The Department of Defense requires a cost-effective and responsive method to protect U.S. forces called upon to contain the violent extremist threat while America confronts the reemergence of long-term strategic competition with China and Russia.

Yet, despite this essential and ongoing need, a viable, affordable capability to counter the terrorism threat has repeatedly stalled.

Post 9/11, the U.S. military developed an effective but expensive methodology for conducting counterterrorism operations by relying on multisource intelligence collection and exploitation, protracted target development, highly mobile strike forces, and the accompanying massed air power necessary to support them.

This stacked approach is no longer viable or affordable.

Fortunately, there is another, cheaper way — one that has been tested and validated but not yet aggressively pursued.

In 2013 and 2015, U.S. Central Command ran a light-attack air experiment called Combat Dragon II. Dubbed “the Phoenix” by program managers, given the number of times leadership from military departments and the Joint Staff tried to kill the program, the purpose of CD II was to validate the hypothesis that a properly equipped turboprop aircraft with find, fix and finish capabilities acting in expeditionary direct support could improve interaction and cooperation between air and ground combat forces.

This would result in expanded capacity and increased effectiveness of air power in a counterinsurgency or irregular warfare environment, while reducing costs and saving high-end aviation resources currently performing these tasks for other missions.

The CD II experiment was validated by using two 1960s-era OV-10s (twin turboprop light-attack and observation aircraft, known as Broncos) and a blended approach of old and new concepts.
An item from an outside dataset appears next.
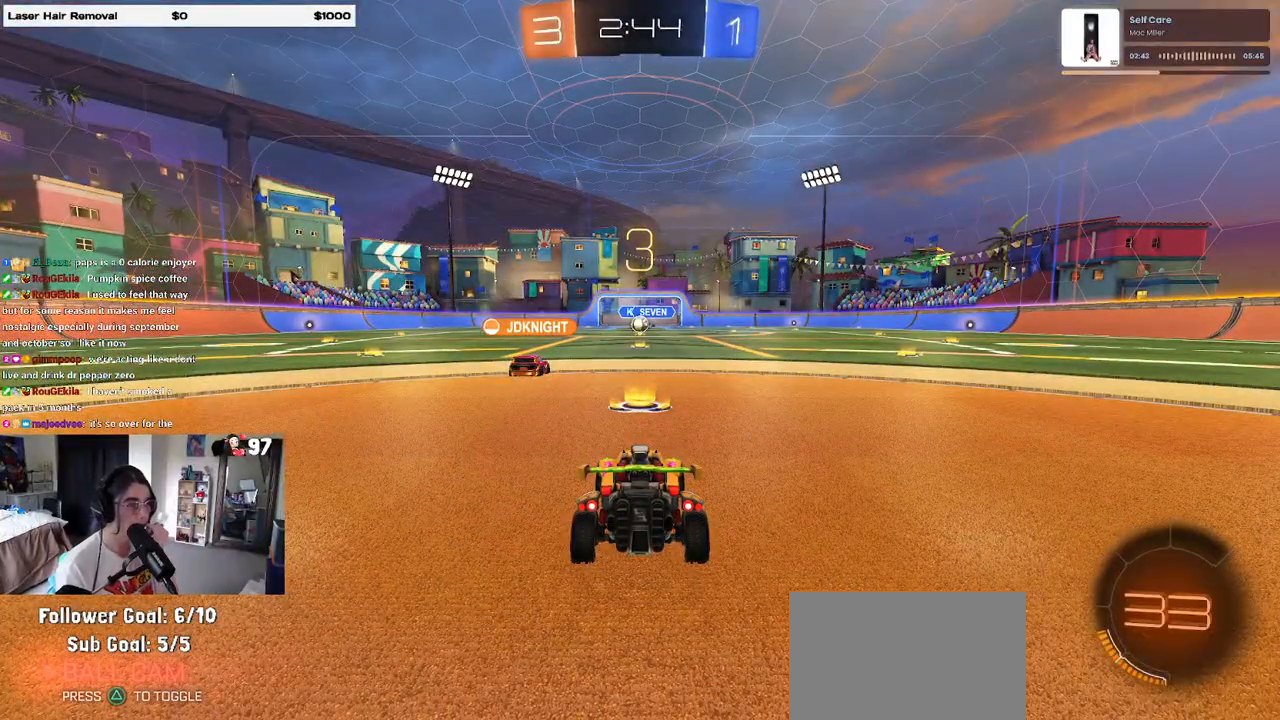
{"buttons": [], "left_stick": "center", "right_stick": "center", "events": []}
Experiments conducted in the United States and as part of combat operations against ISIS in Iraq demonstrated the effectiveness of an open-architecture construct utilizing existing and repurposed communications, sensors, displays and weapons in existing turboprop aircraft.

The experiment concluded that rather than employing expensive, high-end, scarce assets to confront the ongoing threat from extremists, an inexpensive, simple, rugged, proliferated and exportable multirole platform could do a better job at a fraction of the cost.

Consistent with the National Defense Strategy emphasis on cost-informed and resource-sustainable irregular warfare capabilities, the Defense Department finally supported the CD II follow-on light-attack air experiment, or LAA, in the fiscal 2019 Air Force budget submission as “a viable cost effective capability to counter the violent extremist threat freeing 4th and 5th generation aircraft to face emerging threats.”

A year later, the Air Force further explained in its FY20 budget justification that “LAA squadrons will provide a deployable and sustainable multirole attack capability, capable of performing a diverse array of attack missions, including but not limited to, Close Air Support, Armed Reconnaissance, Strike Coordination and Reconnaissance (SCAR), Airborne Forward Air control (FAC-A), and interdiction.”

Despite the justification in the budget submissions, the program languished and the opportunity to save money, while providing an improved capability to U.S. forces performing counterterrorism missions, was squandered.

Affirming again that the U.S. continues to engage in low-intensity conflicts in austere environments, and equip partners who face similar threats, the FY21 Defense Department budget proposed moving the program, as “Armed Overwatch,” to U.S. Special Operations Command in a new effort to pull it out of its perpetually stalled predicament. But the program has run into yet another delay.

In their respective versions of the FY21 defense appropriations and authorization bills, House and Senate defense committees cut funding and imposed additional obstacles for Armed Overwatch.

The new administration and Congress should reject the bureaucratic inertia that has stalled a cost-effective solution to provide a find, fix and finish capability to general-purpose and special operations forces.

U.S. forces need Congress and the Defense Department to work together to aggressively acquire this effective and affordable approach to the counterterrorism mission.

Elaine McCusker is a resident fellow at the American Enterprise Institute. She is a former acting undersecretary of defense (comptroller).